No pude operarme. La ilusión que experimenté aquella noche cuando millones de seres luminiscentes poblaron la orilla del lago, aquel éxtasis eterno y rígido, aquella claridad insoportable, no pudieron ser sepultadas por el miedo a morir. Comprendí que el miedo a la muerte siempre estaría presente y que aquel tumor, que crecía en el interior de mi cabeza y provocaba una percepción del mundo tan extravagantemente irreal, estaba ahí por algún motivo que no alcanzaba a comprender.
La crisis del lago se repitió en los días sucesivos, cada vez con más frecuencia. Cuando las gafas de sol y los protectores auditivos se hicieron inútiles a la luz y el bullicio del día, comencé a salir de noche, a buscar lugares tranquilos y oscuros, a dormir de día metido en la bañera con el agua hasta los oídos y un antifaz negro sobre mis ojos cerrados.

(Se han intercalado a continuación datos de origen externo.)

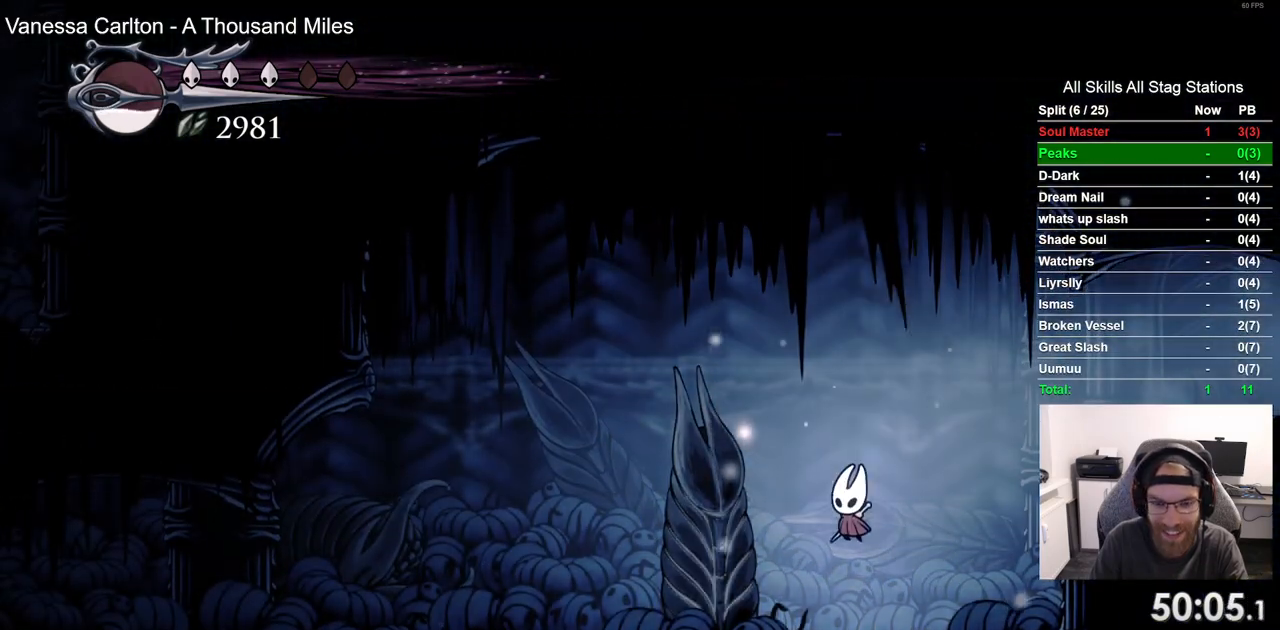
{"dt_ms": 500, "buttons": [], "left_stick": "center", "right_stick": "center", "events": [[50, "DPAD_LEFT", "down"], [167, "SQUARE", "down"], [200, "DPAD_LEFT", "up"], [350, "SQUARE", "up"]]}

Me dolía cada centímetro de mi cuerpo por la rigidez muscular y los inevitables golpes.

La situación llegó a ser tan inaguantable que tuve que huir al lugar más oscuro y silencioso que pude hallar.

En el norte, en el frío glacial del invierno, en la oscura noche de la tundra siberiana… ella me encontró.


La música de los silencios
Camino sobre otro lago, congelado y deslizante,  frío y oscuro.

Llega raudo, el silencio huye.

Mi corazón golpea el pecho en un latido atronador y lento. El aire escapa de mis pulmones, sin poder retenerlo, con el sonido de un huracán violento.
Lejos, muy lejos, la nieve cae de las ramas fatigadas por su peso y, un crujido, inaudible a cualquier ser vivo, advierte que el hielo es quebradizo.

Arriba, en la altura infinita, el firmamento canta. ¡Y es hermoso!

Oscuridad luminosa

La oscura noche se convirtió en alba, y el alba crece en el mundo entero. La nieve brilla a la luz de las estrellas y el cielo, transmutado, se hizo fuego.


Y un ángel surgió de pronto, más ardiente que el propio infierno. Y sus labios quemaron los míos, dulcemente, con ternura. Y su voz… su voz me devolvió la vida:

—No morirás de tu mal —me dijo—. Este don te hizo nuestro.